■ 提供文章:
□ □ □ □ □ □ □

不破雷蔵「グラフ化してみる」「さぐる」ジャーナブロガー 検証・解説者
↑ インターネットでニュースを見よう、ではどこのサイトで見ようか?(写真:アフロ)

・インターネットでニュースを見る時にアクセスするサイトのトップはポータルサイト。8割強の人が利用(2018年度)。

・高齢層では新聞社などのサイトの利用が増えるが、それでも2割近くまで。

・18~19歳と20代ではポータルサイトよりもSNSでニュースを見る人が多い。

多くの人達がインターネット経由でニュースを見ている。それではその人達は具体的にどのようなサイトで、インターネットを用いてニュースを見ているのだろうか。新聞通信調査会が2018年11月に発表した「メディアに関する世論調査」(※)の結果を基に確認する。

今調査対象母集団では2/3近くが頻度は問わず、そして毎日ならば4割近くがインターネット経由でニュースを閲覧している。

↑ インターネットニュースの閲覧頻度
↑ インターネットニュースの閲覧頻度

それではこのインターネットニュースの閲覧者は、どのようなルートでニュースを取得しているのだろうか。おおよそ想定できる選択肢「ポータルサイト」「SNS(ソーシャルメディア)」「新聞社・通信社・テレビ放送局の公式サイト」「キュレーションサイト」と、それ以外をまとめて「その他」で提示し、複数回答で尋ねた結果が次のグラフ。なお「キュレーションサイト」は2018年度から選択肢に加わっている。

↑ インターネットニュースを見る時、アクセスするサイト(複数回答、該当者限定)
↑ インターネットニュースを見る時、アクセスするサイト(複数回答、該当者限定)

直近2018年度では検索エンジンなどのポータルサイトに掲載されている、新聞社や通信社などから配信のニュースを見ている人がもっとも多く84.6%。次いでLINEやTwitter、FacebookのようなSNS(「SNS」の言葉の意味として厳密にはLINEは該当しないが、広義では該当し、今件調査でもSNSとして扱っている)で見ているとの人が31.5%。新聞社や通信社、テレビ放送局のような従来型の報道メディアが直接提供しているインターネット上のニュースを見ている人は14.1%。スマートニュースやグノシー、News Picksのようなキュレーションサイトで見ている人は11.1%。その他、例えば個人サイトや個別商品・サービスなどの企業サイト、プレスリリース集約サイトなどでニュースを確認する人は1.7%に限られている。ポータルサイトを利用する人がこれだけ多数に上るのは、そのサイト自身の信頼性に加え、多サイトを巡ること無く一か所でまとめて確認できる利便性によるところが大きい。個別の専門店にそれぞれ足を運ぶより、何でもそろうコンビニやスーパーでまとめ買いするようなもの。

□ □ □ □ □ □ □

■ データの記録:

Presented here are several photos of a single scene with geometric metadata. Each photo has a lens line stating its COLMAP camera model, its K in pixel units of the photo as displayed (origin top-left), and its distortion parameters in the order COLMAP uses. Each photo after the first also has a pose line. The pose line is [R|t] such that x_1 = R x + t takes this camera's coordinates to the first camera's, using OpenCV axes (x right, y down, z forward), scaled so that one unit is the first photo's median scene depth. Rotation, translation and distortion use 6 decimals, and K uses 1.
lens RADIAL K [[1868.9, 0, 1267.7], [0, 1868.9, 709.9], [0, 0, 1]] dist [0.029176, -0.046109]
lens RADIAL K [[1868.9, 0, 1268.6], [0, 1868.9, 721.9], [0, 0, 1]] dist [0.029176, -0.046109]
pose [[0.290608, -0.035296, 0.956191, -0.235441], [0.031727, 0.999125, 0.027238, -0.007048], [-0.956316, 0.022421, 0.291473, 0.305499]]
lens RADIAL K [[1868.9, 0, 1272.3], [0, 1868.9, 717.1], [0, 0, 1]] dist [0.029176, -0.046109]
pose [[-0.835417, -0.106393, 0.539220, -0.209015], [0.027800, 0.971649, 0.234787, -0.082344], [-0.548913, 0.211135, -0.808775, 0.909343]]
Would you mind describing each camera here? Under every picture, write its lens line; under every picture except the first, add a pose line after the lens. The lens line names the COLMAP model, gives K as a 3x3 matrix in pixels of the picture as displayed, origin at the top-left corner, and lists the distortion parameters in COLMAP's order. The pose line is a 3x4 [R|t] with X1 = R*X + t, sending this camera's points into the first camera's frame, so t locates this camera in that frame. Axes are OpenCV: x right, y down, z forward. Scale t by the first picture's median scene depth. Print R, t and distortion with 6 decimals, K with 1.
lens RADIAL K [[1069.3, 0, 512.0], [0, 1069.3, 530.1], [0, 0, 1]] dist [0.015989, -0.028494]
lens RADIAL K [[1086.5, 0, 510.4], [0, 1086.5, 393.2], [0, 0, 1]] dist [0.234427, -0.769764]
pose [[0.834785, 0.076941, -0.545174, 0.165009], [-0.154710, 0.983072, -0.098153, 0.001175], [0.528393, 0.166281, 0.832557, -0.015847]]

□ □ □ □ □ □ □

■ 作業指示 1:
ネットニュース閲覧サイトの文章について、次の問いに答えてください。
(a) 新聞通信調査会が「メディアに関する世論調査」の結果を発表したのはいつですか。
(b) 「キュレーションサイト」が選択肢に加わったのは何年度からですか。
(c) 2018年度にポータルサイトでニュースを見ている人の割合は何%ですか。
■ 作業指示 2:
ネットニュース閲覧サイトの文章のうち、「それではこのインターネットニ」を含む語句で始まり「でまとめ買いするようなもの。」で終わる部分を、一字一句変えずに書き写してください。
■ 作業指示 3:
ネットニュース閲覧サイトの文章を、最後の文のあとから書き継いでください。
データの記録は使いません。

■ 解答 1:
(a) 2018年11月
(b) 2018年度
(c) 84.6%

■ 解答 2:
それではこのインターネットニュースの閲覧者は、どのようなルートでニュースを取得しているのだろうか。おおよそ想定できる選択肢「ポータルサイト」「SNS(ソーシャルメディア)」「新聞社・通信社・テレビ放送局の公式サイト」「キュレーションサイト」と、それ以外をまとめて「その他」で提示し、複数回答で尋ねた結果が次のグラフ。なお「キュレーションサイト」は2018年度から選択肢に加わっている。

↑ インターネットニュースを見る時、アクセスするサイト(複数回答、該当者限定)
↑ インターネットニュースを見る時、アクセスするサイト(複数回答、該当者限定)

直近2018年度では検索エンジンなどのポータルサイトに掲載されている、新聞社や通信社などから配信のニュースを見ている人がもっとも多く84.6%。次いでLINEやTwitter、FacebookのようなSNS(「SNS」の言葉の意味として厳密にはLINEは該当しないが、広義では該当し、今件調査でもSNSとして扱っている)で見ているとの人が31.5%。新聞社や通信社、テレビ放送局のような従来型の報道メディアが直接提供しているインターネット上のニュースを見ている人は14.1%。スマートニュースやグノシー、News Picksのようなキュレーションサイトで見ている人は11.1%。その他、例えば個人サイトや個別商品・サービスなどの企業サイト、プレスリリース集約サイトなどでニュースを確認する人は1.7%に限られている。ポータルサイトを利用する人がこれだけ多数に上るのは、そのサイト自身の信頼性に加え、多サイトを巡ること無く一か所でまとめて確認できる利便性によるところが大きい。個別の専門店にそれぞれ足を運ぶより、何でもそろうコンビニやスーパーでまとめ買いするようなもの。

■ 解答 3:
「その他」以外について直近年度分を、回答者の属性別で区分したのが次のグラフ。

↑ インターネットニュースを見る時、アクセスするサイト(複数回答、該当者限定、属性別)(2018年度)
↑ インターネットニュースを見る時、アクセスするサイト(複数回答、該当者限定、属性別)(2018年度)

高齢層における、新聞やテレビのような従来型メディア好き、権威を好む傾向は、インターネットニュースの取得元にも反映されている。結局配信元が異なるのみで中身は同じ内容であることが多いものの、ポータルサイトやSNSでは無く新聞社やテレビ放送局などそれぞれの、そしてリアルな媒体と密接につながりのあるサイトでチェックをする傾向があるようだ。50代以降では新聞社・通信社・テレビ放送局の公式サイトを用いる人が2割近くに達している。一方で今件はポータルサイトそのものの機能における利用傾向では無いものの、30代以降では8割以上がポータルサイトを使っているのは興味深い。

SNSがインターネットにおけるニュース取得の手段として有用な認識をされている実情もつかみ取れる。特に若年層では多くの人が利用しており、18~19歳と20代に至ってはポータルサイト以上の利用率が確認できる。SNS単体で取得できるニュースは見出しや概要のみのものが多いが、それで十分と考える、割り切る人が多いのだろう。

あるいは元々SNSからインターネットの利用に入り、その中でニュースも見るようになっただけ、つまり最初から「インターネットでニュースを見る」とは、SNSで閲覧するような概要のみのニュースを見るものが常識との理解をしているのかもしれない。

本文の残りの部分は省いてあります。